Under the existing system, companies are allowed to advertise their top speeds if they are available to just ten per cent of their customers.

Speaking to the Culture, Media and Sport Select Committee, Ed Vaizey said this is "ridiculous" and a "complete and utter joke".

Mr Vaizey acknowledged that it is good to have independent regulators scrutinising the sector, the Guardian reports.

However, he said that as a minister and politician, he wants to have the opportunity to express his frustrations.

“The way broadband speeds are advertised are misleading and I’d like to see them changed. I’ve made my views clear and the ASA (Advertising Standards Authority) will be aware of my concerns," Mr Vaizey commented.

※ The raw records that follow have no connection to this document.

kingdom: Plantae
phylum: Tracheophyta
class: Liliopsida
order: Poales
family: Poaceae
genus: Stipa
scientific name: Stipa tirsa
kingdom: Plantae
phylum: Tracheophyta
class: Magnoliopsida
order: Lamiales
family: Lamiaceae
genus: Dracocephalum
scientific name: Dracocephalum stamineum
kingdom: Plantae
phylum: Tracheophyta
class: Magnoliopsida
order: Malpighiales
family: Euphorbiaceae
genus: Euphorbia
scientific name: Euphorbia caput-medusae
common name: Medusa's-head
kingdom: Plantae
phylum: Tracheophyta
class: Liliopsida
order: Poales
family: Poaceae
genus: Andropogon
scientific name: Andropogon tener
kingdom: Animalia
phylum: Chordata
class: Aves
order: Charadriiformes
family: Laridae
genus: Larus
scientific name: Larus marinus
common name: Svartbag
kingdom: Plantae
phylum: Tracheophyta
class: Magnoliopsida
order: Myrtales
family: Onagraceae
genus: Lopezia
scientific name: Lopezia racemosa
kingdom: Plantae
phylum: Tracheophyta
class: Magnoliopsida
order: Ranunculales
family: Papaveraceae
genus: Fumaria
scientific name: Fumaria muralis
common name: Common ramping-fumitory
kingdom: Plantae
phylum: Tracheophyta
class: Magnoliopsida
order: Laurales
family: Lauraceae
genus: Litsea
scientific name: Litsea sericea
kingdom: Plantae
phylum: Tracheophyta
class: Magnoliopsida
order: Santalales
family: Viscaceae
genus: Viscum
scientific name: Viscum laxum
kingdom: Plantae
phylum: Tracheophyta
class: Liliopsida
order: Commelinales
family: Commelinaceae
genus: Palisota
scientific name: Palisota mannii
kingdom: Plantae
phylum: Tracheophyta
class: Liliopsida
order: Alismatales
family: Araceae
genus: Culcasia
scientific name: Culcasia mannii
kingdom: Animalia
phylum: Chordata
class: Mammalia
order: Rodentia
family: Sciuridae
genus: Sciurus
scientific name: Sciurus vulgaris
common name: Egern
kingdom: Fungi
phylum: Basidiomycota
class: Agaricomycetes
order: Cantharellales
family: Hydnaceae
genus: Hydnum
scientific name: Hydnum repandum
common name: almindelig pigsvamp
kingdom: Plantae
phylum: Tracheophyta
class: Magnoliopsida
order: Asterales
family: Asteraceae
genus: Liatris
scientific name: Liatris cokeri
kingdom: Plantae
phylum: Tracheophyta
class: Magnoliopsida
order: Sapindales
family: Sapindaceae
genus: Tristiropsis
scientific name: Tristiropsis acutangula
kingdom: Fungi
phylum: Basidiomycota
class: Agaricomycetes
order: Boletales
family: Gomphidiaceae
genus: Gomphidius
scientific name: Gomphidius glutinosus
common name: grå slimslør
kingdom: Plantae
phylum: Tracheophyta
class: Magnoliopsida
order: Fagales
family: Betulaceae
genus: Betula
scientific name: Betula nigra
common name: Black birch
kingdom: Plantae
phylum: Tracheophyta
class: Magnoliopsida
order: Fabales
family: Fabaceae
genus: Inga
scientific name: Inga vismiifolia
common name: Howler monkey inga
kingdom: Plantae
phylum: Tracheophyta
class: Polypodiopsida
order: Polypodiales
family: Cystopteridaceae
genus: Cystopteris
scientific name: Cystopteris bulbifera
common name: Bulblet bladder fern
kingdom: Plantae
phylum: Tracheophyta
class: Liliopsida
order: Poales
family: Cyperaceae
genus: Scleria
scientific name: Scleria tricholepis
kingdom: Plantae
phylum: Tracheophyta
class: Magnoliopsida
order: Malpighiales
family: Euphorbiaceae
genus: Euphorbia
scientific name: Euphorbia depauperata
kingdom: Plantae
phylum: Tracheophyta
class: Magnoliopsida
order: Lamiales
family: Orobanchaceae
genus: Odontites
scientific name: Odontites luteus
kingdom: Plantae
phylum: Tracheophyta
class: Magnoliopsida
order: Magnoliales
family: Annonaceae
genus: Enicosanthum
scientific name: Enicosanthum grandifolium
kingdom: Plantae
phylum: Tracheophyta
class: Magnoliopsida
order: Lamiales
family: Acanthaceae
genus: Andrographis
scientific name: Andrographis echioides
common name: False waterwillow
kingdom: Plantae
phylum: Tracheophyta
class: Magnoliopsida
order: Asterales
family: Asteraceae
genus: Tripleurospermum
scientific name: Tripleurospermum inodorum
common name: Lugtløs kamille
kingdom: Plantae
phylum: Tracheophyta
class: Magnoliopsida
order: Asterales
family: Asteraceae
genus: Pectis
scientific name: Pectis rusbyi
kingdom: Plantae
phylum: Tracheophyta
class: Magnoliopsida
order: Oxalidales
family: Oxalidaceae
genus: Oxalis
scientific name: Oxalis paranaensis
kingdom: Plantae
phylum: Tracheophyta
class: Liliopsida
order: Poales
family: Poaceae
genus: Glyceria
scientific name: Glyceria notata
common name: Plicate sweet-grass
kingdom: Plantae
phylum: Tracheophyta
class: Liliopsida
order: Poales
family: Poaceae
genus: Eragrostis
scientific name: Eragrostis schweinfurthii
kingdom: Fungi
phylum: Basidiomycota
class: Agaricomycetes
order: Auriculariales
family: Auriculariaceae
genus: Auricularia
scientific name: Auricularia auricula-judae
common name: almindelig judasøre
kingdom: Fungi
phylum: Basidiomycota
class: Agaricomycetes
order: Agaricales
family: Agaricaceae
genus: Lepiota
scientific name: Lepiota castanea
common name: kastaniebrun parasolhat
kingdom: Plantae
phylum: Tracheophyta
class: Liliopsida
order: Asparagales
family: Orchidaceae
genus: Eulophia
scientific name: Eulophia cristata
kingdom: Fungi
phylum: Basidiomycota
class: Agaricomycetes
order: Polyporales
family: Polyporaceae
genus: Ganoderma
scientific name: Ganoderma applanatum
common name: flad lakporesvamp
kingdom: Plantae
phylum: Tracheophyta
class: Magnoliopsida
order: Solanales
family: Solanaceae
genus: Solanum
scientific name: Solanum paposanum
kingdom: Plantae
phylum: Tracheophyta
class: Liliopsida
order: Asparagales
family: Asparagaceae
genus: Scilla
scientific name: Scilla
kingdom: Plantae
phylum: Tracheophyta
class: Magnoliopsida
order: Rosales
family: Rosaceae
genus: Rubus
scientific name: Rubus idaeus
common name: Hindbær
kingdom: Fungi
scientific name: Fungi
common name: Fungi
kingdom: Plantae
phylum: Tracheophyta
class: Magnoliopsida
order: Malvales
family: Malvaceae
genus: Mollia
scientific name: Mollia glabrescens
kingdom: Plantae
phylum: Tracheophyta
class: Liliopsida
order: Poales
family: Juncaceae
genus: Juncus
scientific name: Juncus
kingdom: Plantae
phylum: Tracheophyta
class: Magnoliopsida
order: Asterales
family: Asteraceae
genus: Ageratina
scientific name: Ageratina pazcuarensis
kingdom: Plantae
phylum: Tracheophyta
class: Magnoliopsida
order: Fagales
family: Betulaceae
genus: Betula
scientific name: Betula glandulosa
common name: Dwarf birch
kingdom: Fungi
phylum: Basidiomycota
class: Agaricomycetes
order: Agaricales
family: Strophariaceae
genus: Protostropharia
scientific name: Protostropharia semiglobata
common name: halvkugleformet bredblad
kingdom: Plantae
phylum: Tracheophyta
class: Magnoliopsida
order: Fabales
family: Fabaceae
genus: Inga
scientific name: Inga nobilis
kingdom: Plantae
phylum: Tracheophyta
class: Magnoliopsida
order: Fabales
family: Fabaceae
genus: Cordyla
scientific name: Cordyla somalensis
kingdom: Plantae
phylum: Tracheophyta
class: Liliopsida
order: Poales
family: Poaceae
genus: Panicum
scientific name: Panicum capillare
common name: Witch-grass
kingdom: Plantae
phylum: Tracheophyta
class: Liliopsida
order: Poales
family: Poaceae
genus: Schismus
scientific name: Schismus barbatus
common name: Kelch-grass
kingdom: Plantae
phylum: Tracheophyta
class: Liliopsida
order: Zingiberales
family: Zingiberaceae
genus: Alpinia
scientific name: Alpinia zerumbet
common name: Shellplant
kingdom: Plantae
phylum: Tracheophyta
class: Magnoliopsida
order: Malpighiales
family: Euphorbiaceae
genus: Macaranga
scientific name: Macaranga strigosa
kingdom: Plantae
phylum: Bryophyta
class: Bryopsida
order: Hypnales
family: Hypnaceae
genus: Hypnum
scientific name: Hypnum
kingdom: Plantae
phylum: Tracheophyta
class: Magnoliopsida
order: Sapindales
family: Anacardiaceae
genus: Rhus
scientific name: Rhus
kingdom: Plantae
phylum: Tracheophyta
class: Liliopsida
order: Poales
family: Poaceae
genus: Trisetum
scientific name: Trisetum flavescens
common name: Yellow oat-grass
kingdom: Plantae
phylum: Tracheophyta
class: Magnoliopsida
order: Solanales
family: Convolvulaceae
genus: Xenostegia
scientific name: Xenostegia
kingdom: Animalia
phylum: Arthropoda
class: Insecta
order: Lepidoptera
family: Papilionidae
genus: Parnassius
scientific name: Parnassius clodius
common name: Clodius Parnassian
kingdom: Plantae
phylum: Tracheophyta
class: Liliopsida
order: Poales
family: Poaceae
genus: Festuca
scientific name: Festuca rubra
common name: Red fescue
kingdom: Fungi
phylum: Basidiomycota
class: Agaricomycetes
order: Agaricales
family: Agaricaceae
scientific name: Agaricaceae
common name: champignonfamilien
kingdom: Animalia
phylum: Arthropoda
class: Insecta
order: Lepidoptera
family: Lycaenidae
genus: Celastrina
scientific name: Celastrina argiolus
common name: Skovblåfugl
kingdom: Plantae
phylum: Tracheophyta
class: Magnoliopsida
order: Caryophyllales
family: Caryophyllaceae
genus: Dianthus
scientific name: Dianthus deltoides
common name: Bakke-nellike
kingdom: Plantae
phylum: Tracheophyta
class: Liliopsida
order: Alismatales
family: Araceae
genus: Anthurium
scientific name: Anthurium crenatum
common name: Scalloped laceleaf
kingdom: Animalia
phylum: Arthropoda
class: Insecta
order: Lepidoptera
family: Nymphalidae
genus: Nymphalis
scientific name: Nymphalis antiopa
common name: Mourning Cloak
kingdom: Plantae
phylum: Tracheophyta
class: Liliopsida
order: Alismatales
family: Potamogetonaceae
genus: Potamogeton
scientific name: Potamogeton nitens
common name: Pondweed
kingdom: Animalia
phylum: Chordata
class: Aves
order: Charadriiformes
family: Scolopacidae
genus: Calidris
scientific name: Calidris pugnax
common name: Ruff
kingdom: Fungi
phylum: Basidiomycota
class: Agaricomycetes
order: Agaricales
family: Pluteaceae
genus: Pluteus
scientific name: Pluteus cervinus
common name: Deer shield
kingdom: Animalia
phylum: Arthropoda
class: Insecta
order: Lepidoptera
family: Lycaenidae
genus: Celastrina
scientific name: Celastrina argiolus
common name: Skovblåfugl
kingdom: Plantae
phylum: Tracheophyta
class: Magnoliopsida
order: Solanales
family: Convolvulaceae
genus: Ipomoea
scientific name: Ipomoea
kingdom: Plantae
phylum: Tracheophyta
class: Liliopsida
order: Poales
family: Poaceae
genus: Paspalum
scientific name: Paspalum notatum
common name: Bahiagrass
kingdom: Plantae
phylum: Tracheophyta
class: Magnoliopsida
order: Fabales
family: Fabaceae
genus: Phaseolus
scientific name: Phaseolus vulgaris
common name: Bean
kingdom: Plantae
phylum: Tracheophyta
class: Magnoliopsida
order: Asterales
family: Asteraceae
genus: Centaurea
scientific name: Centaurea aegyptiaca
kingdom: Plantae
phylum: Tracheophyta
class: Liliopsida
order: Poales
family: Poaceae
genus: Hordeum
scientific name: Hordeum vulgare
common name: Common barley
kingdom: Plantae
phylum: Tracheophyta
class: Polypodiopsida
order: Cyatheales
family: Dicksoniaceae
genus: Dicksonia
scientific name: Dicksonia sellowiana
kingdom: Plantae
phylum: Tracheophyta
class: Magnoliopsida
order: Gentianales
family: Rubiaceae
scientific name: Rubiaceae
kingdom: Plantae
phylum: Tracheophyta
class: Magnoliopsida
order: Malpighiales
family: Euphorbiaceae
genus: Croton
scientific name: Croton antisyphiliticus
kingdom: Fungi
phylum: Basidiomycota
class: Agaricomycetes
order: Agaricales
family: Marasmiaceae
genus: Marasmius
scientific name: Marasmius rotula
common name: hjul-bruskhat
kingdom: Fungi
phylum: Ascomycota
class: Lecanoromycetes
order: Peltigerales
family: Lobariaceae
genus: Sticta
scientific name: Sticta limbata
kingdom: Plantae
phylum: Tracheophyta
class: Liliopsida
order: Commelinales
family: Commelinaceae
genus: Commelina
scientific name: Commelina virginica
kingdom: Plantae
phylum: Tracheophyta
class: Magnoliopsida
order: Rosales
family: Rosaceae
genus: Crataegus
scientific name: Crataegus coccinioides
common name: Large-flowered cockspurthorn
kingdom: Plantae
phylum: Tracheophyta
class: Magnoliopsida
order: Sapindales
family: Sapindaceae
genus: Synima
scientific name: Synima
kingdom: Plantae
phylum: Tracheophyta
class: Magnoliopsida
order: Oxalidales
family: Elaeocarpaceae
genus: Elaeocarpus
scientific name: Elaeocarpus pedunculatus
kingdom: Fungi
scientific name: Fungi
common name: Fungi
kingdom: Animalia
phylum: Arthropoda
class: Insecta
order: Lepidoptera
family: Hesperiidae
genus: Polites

The ASA responded by saying it is aware of the minister's concerns and is carefully considering his views.

However, a spokesman stressed that its position on broadband speed claims in ads is based upon extensive work carried out in the last few years. This, he said, includes a full public consultation on new guidance. 

The official added that the ASA is an independent, evidence-based regulator and that underpins its regulation.

This comes after Virgin Media called on the advertising watchdog to revise its rules on advertising broadband speeds.

Following the launch of a review into broadband advertising by the ASA, the provider stressed that rather than focusing too heavily on prices, how connection speeds are promoted must also be looked at closely by the regulator.

Virgin Media stated that overhauling the "outdated rules" on advertising connection speeds would help to make this happen.